Friday, October 31st, 2014 Design

Ubiquitous early-1970s magazine ad for Earth Shoes (directly below; click for full size), and, below that, a 1974 National Lampoon parody of the same ad (for “Earth Tires”):

The “Earth Tires” ad was almost certainly written by P. J. O’Rourke (whose conservative leanings went against the grain of the rest of the masthead), author of a surrounding automobile magazine parody called Warm Rod, and visually executed by either Peter Kleinman or Michael Gross (designer of the Ghostbusters logo, among many other things), whose work at NatLamp pioneered the art of finer-grade satire that works by means of a flawless visual reproduction of the source material.

Note especially how the parody picks up the didactic tonality, the “technical” illustrations, and the overblown presentation of “Inventor Ann Kalsø” (who becomes the clearly insane “Ert Krapsø”).

Perfection or Calcification?

Wednesday, June 18th, 2014 Cartoons / Writing

“Peanuts” ran from October 1950 to January 2000—nearly 50 years (“The longest continuous story ever told by a single author”). In all that time, there is not a single strip to which anyone but Charles M. Schulz applied pencil or ink—the only cartoonist ever to earn a million dollars a month was also the only one (amongst the “majors”) never to employ an assistant.

In my opinion the strip reaches its zenith exactly halfway through, in mid-1975. The artwork style and character design stops moving and changing—it’s perfected (or “calcified,” depending on how you look at it). The same is true of the jokes and narrative: essentially, it’s all been done, and he’s starting to repeat himself, moving from trope to trope—baseball field; Red Baron; Schroeder and Beethoven; summer camp; Woodstock’s idiocy; Lucy’s bitching; “Peppermint” Patty in school; etc. all circulate like a Lazy Susan—and the main psychological beats (in particular, Charlie Brown’s incredible existential characterization, which is really the lynchpin of the first two decades) get reduced increasingly to punchlines and takes.

I’m not sure what to make of this. He gets it where he wants it and then stops advancing it—but keeps doing it. The obvious counterexample is “Calvin and Hobbes,” which writer/artist Bill Watterson just ended once he knew he’d played it out (the argument would be reversed if Schulz had stopped in ’75, or if Watterson had kept going up to the present). Time doesn’t move, in the strips, like in a sitcom, and there are no aging actors and contract debates, so Schulz can just keep going forever…and it doesn’t pass to a new generation of artists and writers like Spider-Man, so there are never any “fresh takes” (or “reboots”).
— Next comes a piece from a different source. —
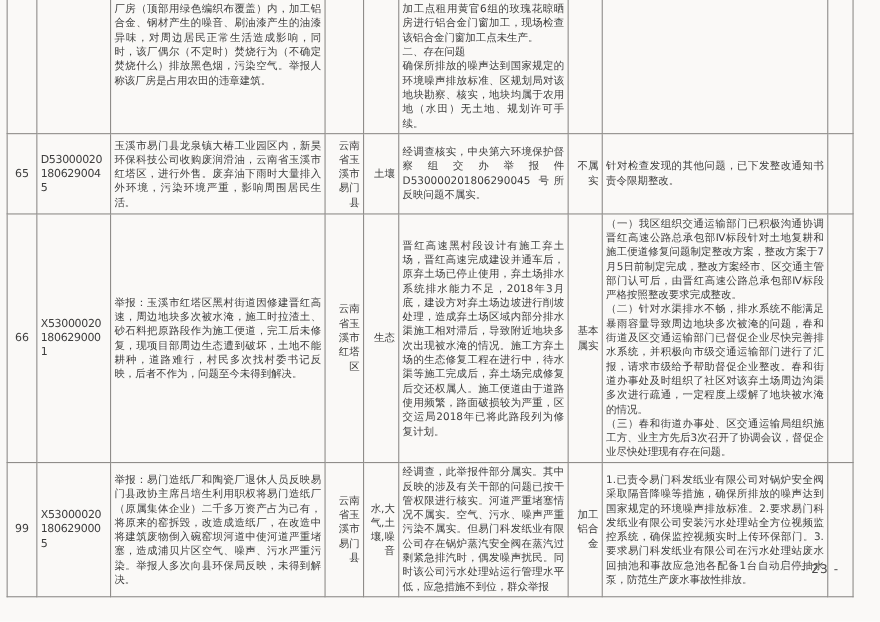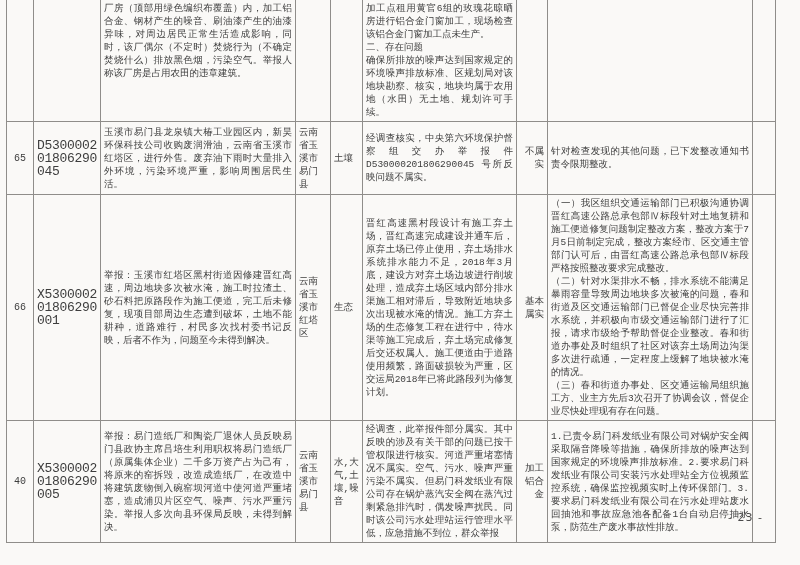"厂房（顶部用绿色编织布覆盖）内，加工铝合金、钢材产生的噪音、刷油漆产生的油漆异味" table.report td { font-family: Liberation Mono, monospace -> none }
Should he have stopped? There’s nothing wrong with the second half of the run (until he gets arthritis and loses his line, towards the end, which is like Redford losing his face); it’s still “Peanuts,” it’s still funny; it still sits there in the newspaper giving you a moment of Schulz zen (long after the style has become so copied that it’s no longer remotely revolutionary as it was in 1950, when there was absolutely nothing like it anywhere). John Updike kept writing those Rabbit Angstrom novels long after the first one shook up the literary world. I honestly don’t know what the “right move” is or if there is anything like a “right move.”
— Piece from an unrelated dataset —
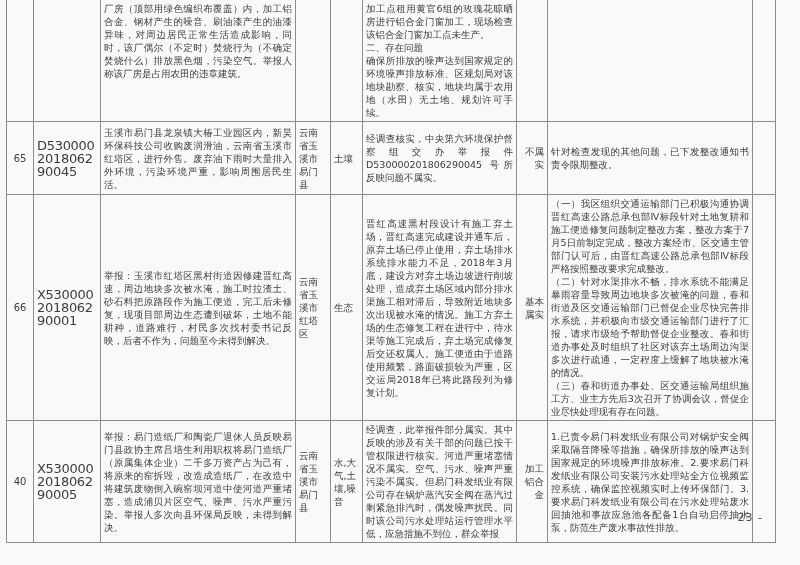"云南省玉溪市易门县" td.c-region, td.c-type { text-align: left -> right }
Top Ten Visual Designs in Cinematic Science Fiction

Friday, December 13th, 2013 Design / Movies


droids
Star Wars (1977)


monolith
2001: A Space Odyssey (1968)


metropolis
Metropolis (1927)


precognition interface
Minority Report (2002)


Enterprise
Star Trek The Motion Picture (1979)


space jockey
Alien (1979)


All-Terrain Armored Transport
The Empire Strikes Back (1980)


centrifuge
2001: A Space Odyssey (1968)


spinner
Blade Runner (1982)


Death Star II
Return of the Jedi (1983)


Some interesting clustering of the years. Lots of fictitious machines. That may be why I’ll always prefer sci-fi design to fantasy; there’s something about the speculative precision of the imaginary technology that can evoke a far richer dreamworld than the simple escapism of Tolkienesque ornaments and runes; as with Surrealism (as opposed to pure Abstract Expressionism) the firm grounding in the observable known world provides the force of the imaginative leap. Both illustrator Ralph McQuarrie and “visual futurist” Syd Mead (who contributed major design work to Star Wars and Blade Runner respectively) had backgrounds in aerospace and automotive industrial engineering where they learned how to create elaborate, presumably human-built environments just past the boundaries of the possible. George Lucas has called McQuarrie the Star Wars MVP (he said that about John Williams, too, but Williams was post-facto—without McQuarrie’s stunning 1975 artwork—which impressed Alan Ladd Jr. and the rest of the 20th Century Fox board of directors—there never would have been a Star Wars at all).